Does anyone have any experience on how to build rpms out of all this using Hudson ?

Right now the only solution I see is to set up a job running a script that checks svn exports the sources ,creates a tarball and does the whole rpm build. This doesn't seem to integrate well with Hudson - e.g. how do I collect the artifacts ?

+1  A: 

I have not done it myself but would think you could have Hudson build the rpms but with the rpm build area being within the Hudson workspace. Then you would be able to link to the rpms as artifacts.

Here is how you use a different build area with rpm.

Mark
+1  A: 

What are you using as build tool on hudson? Make?

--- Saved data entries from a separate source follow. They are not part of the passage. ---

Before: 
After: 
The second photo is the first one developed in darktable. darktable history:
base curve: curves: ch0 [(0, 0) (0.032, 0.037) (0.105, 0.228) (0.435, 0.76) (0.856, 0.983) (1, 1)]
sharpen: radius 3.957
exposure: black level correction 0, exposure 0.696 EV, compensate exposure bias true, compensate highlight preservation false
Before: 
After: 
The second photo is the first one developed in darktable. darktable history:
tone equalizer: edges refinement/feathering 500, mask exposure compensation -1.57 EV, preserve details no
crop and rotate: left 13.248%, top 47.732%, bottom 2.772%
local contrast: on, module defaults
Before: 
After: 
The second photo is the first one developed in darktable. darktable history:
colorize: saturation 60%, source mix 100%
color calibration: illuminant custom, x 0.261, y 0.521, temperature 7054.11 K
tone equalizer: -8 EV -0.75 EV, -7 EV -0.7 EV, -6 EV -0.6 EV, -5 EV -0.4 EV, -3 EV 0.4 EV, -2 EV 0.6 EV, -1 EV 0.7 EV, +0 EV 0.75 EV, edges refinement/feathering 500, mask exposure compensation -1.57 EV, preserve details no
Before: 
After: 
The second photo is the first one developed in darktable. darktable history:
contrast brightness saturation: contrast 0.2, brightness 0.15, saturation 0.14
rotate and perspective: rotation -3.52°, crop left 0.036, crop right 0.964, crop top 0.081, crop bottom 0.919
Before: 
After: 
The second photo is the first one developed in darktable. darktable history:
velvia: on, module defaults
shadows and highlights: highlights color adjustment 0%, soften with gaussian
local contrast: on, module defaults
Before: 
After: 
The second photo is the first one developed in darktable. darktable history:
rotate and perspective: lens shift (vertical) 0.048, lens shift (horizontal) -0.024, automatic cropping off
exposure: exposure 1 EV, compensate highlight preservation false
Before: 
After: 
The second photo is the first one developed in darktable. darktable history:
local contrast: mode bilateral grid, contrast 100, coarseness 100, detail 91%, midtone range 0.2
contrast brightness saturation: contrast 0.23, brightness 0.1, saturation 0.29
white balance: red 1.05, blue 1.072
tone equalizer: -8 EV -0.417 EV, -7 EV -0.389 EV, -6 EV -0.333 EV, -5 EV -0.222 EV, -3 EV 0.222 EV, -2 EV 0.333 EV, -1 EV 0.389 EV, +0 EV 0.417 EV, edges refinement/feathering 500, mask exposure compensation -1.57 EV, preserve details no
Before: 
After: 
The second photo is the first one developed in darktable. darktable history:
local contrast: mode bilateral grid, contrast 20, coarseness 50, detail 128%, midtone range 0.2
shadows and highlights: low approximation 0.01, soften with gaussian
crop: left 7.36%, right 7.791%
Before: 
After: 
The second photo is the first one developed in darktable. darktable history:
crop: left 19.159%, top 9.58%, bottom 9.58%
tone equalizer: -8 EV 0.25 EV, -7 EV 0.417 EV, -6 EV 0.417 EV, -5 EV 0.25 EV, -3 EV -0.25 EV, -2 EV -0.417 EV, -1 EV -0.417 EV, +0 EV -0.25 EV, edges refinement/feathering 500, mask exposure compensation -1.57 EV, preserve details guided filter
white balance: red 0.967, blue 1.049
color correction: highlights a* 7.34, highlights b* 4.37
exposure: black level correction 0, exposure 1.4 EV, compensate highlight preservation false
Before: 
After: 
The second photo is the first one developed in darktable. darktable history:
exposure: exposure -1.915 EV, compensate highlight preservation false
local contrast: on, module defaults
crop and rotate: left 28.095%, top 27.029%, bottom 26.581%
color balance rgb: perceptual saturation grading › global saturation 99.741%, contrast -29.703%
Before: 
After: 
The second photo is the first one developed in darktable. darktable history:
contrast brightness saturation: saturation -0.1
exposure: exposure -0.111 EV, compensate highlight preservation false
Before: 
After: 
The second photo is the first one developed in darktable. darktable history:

You can create a directory structure that rpm build will use in the Workspace of the Hudson Job - this can already be in the checkout that Hudson does, or it can be created separately by your build script. From this directory you can create your rpms (using an external process that you launch from Hudson?). Afterward you can copy the resulting rpm to the artifacts directory using the normal Hudson configure settings. (Hudson defines a number of environment variables that you can use - the workspace location is one of them)

Simon Groenewolt
+1  A: 

Not sure if I've got a very good answer to your question.

This has worked for me, but feels overweight for your needs.

I've had a decent amount of success with this by using the maven rpm plugin http://mojo.codehaus.org/rpm-maven-plugin/ basically a DSL for creating spec files, laying out sources, etc.

The upside is a maven artifact that hudson can more easily track.

I've added a little groovy script in the maven build (http://docs.codehaus.org/display/GMAVEN/Executing+Groovy+Code) for my needs at the end to auto update a yum repository that hosts the builds, but in your situation, I'd probably use the script before the rpm plugin is used to call make.

Honestly, I feel the above solution is a bit weighty, mostly due to the verbosity of doing scripting in maven, but it does work, and for us, with a bunch of java developers who know maven, works well.

JoeBoo
A: 

Ant can be used to build RPM's via the built-in RPM task. You can compile C sources with Ant with the CC task (from Ant-contrib).

Then you can use Hudson to build and package our software.